Transformers: Dark of the Moon | Film reviews, news & interviews
Transformers: Dark of the Moon
Toy robots punch each other again. Movie of comic of toy returns

When the infantilisation of Hollywood started in 1977 with Star Wars, as a 10-year-old I was all in favour. The hugely successful Transformers franchise based on a series of clever 1980s toys - they’re a car; some Origami-style fiddling later, they’re a robot! - probably isn’t where that trend bottoms out. Michael Bay, the most bombastic, critically derided and commercially unsinkable director around, has as the title suggests gone prog rock for this third film, pumping up the Transformers “mythos”, and dragging it out to triple-album, 154-minute length.
The pre-credits sequence chucks in dizzying pop-culture allusions, as a ship from the good Autobots, losing their civil war with the evil Decepticons, flees and crash-lands on the dark side of the Moon in 1962. The secret back story of President Kennedy’s inspirational speech announcing America’s race to the Moon is shown in digitally retouched footage of JFK himself. His lines are “improved” too, as he tells his staff: “You need to move heaven and earth. We need to get to the Moon!” Who knows what future indignities lie in store for 20th-century icons who neglected to tie down their image rights?
When Apollo 11’s lunar module loses contact with a watching Earth on the Moon’s dark side, Neil Armstrong (Don Jeanes, pictured right) and Buzz Aldrin race (as best they can on a Moon walk) to investigate the crashed ship. The real Aldrin turns up in present-day scenes, the only moments of this movie inspiring respect. “It is code Pink, as in Floyd,” someone says of this hushed-up secret history. “Why do you think we haven’t been up there since 1972?” - the year before Pink Floyd’s Dark Side of the Moon, suggesting labyrinthine, Floyd-involving conspiracy theories more interesting than the movie. It’s the sort of loopy mythos-rebooting Alan Moore patented when applying his vast mind to apparently irredeemable comic books, but screenwriter Ehren Kruger can’t run with these ideas any further.
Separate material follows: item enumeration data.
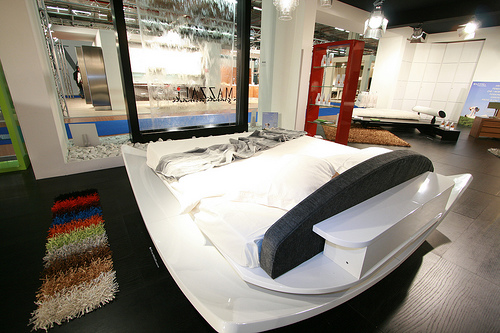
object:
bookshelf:
[303, 36, 364, 149]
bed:
[118, 129, 473, 332]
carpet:
[29, 185, 119, 332]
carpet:
[322, 118, 414, 149]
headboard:
[247, 151, 436, 281]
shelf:
[312, 170, 455, 278]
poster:
[457, 80, 499, 129]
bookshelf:
[0, 61, 33, 173]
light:
[359, 0, 391, 42]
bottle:
[319, 53, 326, 67]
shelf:
[311, 65, 350, 70]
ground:
[0, 122, 498, 332]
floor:
[0, 97, 358, 143]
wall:
[372, 23, 499, 136]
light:
[267, 0, 303, 21]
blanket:
[145, 121, 306, 179]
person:
[69, 63, 84, 102]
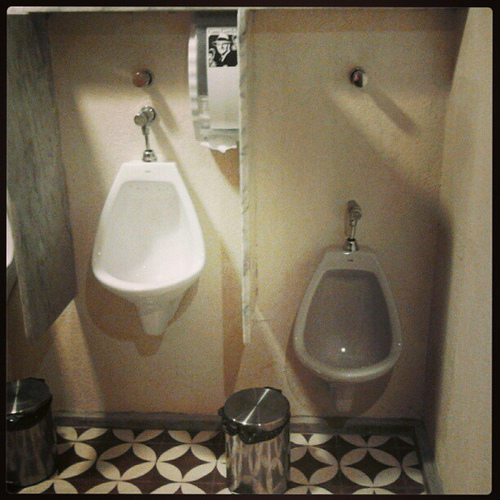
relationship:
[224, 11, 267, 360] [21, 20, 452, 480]
stall wall in bathroom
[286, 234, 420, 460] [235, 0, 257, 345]
urinal attached to stall wall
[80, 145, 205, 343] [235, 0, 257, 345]
urinal attached to stall wall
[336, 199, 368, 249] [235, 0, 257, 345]
pipe attached to stall wall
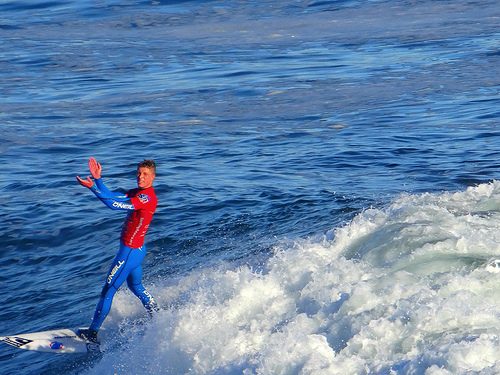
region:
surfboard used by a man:
[8, 318, 201, 356]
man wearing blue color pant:
[89, 240, 150, 333]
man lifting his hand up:
[66, 150, 128, 216]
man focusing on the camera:
[119, 160, 171, 232]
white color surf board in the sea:
[3, 330, 117, 350]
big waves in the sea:
[242, 149, 484, 352]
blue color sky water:
[77, 34, 448, 131]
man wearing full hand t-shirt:
[97, 184, 159, 256]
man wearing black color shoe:
[78, 326, 99, 341]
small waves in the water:
[77, 20, 442, 151]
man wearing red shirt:
[75, 150, 164, 339]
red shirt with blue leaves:
[70, 143, 160, 252]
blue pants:
[84, 244, 167, 348]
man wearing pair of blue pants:
[75, 145, 167, 342]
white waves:
[221, 159, 491, 339]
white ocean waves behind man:
[59, 153, 497, 335]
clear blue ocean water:
[188, 124, 309, 215]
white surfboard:
[0, 319, 137, 360]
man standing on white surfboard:
[9, 152, 188, 362]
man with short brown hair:
[131, 158, 155, 193]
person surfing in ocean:
[2, 125, 208, 373]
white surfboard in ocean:
[2, 322, 141, 358]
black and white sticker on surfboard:
[0, 333, 36, 350]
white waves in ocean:
[112, 182, 489, 374]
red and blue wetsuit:
[75, 174, 162, 345]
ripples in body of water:
[213, 118, 361, 158]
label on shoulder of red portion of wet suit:
[136, 190, 151, 206]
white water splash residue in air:
[147, 245, 245, 317]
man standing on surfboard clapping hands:
[52, 137, 174, 350]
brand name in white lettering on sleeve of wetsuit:
[107, 196, 139, 211]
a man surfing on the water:
[34, 47, 426, 373]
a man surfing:
[36, 119, 222, 372]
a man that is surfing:
[64, 108, 279, 370]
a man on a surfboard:
[1, 93, 293, 372]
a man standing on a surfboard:
[39, 119, 280, 369]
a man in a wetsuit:
[68, 113, 235, 371]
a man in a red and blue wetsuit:
[47, 138, 209, 333]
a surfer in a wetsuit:
[62, 144, 204, 326]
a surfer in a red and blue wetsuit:
[72, 119, 225, 357]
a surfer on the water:
[50, 95, 225, 373]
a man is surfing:
[11, 130, 191, 360]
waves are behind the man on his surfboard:
[167, 179, 493, 369]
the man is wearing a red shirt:
[121, 183, 154, 249]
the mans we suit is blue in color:
[85, 185, 160, 333]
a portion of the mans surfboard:
[10, 306, 157, 356]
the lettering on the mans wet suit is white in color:
[97, 190, 155, 324]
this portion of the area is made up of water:
[18, 17, 444, 154]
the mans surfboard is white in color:
[2, 327, 178, 359]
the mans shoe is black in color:
[74, 318, 118, 350]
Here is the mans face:
[126, 157, 158, 191]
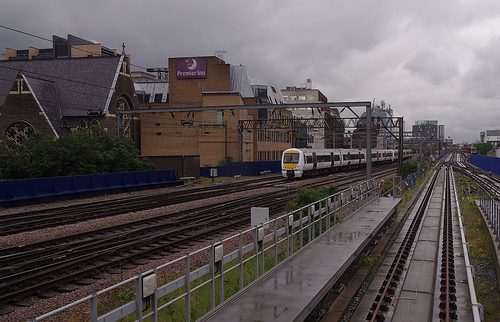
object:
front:
[281, 148, 304, 180]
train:
[280, 148, 412, 182]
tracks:
[0, 174, 397, 238]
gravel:
[0, 183, 206, 216]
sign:
[176, 57, 208, 79]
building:
[132, 48, 292, 167]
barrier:
[0, 169, 186, 208]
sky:
[0, 0, 500, 145]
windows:
[307, 156, 313, 163]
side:
[303, 149, 412, 176]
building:
[0, 33, 141, 158]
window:
[3, 120, 39, 159]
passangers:
[317, 150, 324, 168]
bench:
[191, 196, 403, 322]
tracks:
[360, 151, 462, 322]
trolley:
[462, 146, 478, 155]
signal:
[114, 101, 374, 194]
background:
[0, 0, 500, 166]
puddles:
[316, 230, 370, 246]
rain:
[0, 0, 497, 151]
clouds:
[401, 48, 458, 85]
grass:
[84, 160, 440, 322]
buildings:
[280, 78, 346, 151]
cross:
[122, 42, 126, 52]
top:
[0, 54, 126, 62]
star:
[185, 59, 189, 63]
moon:
[187, 58, 198, 71]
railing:
[25, 175, 381, 321]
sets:
[0, 152, 500, 322]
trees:
[0, 130, 67, 179]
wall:
[0, 155, 202, 181]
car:
[339, 147, 366, 171]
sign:
[210, 169, 218, 177]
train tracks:
[0, 163, 414, 322]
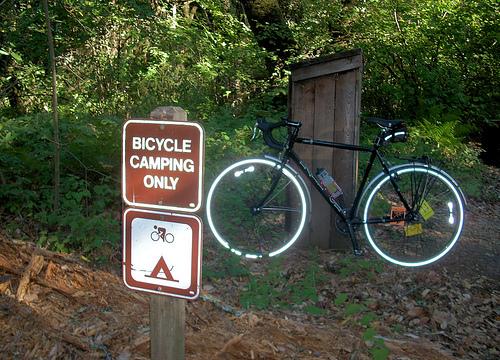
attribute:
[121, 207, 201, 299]
warning sign — red, white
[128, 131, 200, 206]
letters — white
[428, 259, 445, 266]
tire — back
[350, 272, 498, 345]
dead leaves — brown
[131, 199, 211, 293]
sign — white, trimmed, tred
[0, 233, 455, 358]
wooded ground — wooden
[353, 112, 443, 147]
seat — black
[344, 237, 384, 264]
peddle — part 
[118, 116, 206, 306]
sign — street 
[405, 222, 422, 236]
card — yellow, orange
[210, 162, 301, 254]
spokes — metal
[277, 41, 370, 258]
barn — small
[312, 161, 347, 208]
bottle — water 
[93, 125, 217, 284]
sign — bicycle camping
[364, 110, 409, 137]
seat edge — edge 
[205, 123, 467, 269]
bike — black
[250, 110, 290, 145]
handle bars — curved, black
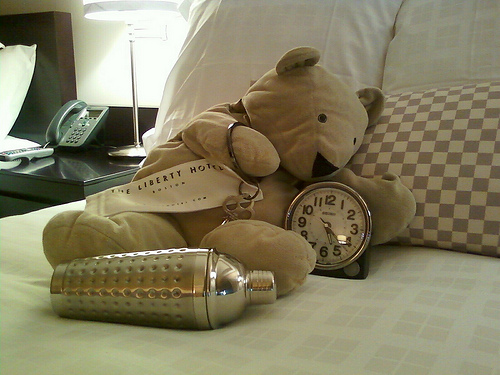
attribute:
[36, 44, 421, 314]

What’s most striking is how cheap Bay makes footage of JFK in the White House and 1969’s Moon-shot look as he digitally tarts it up in 3D. It gets worse when we switch to our present-day hero, Sam Witwicky (Shia LaBeouf, winningly channelling David Schwimmer), and his girlfriend. She is no longer Megan Fox, coincidentally axed after comparing Bay to Hitler, but posh British model Rosie Huntington-Whiteley, not an actor. Hollywood and Bay’s sexism glows through the scenes in which she pouts vaguely in the direction of giant robots who are trying to slaughter her, her only aptitude for the job a decent body.
The fashion for cult art-house talent dabbling in blockbusters begun with Con Air (1997) continues in early scenes enlivened by John Malkovich as LaBeouf’s monstrous office boss, John Turturro as a Transformer conspiracy theorist, and Frances McDormand (pictured above) as a CIA chief. They’re left on the sidelines as the Autobots’ turncoat leader Sentinel One (voiced by Leonard Nimoy) leads the Decepticons in laying waste to Chicago, and, in a scientifically inadvisable move, plots to bring the Transformers’ dead home planet Cybertron into Earth’s orbit, so puny human slave labour can rebuild it. Hours of Transformer fights follow.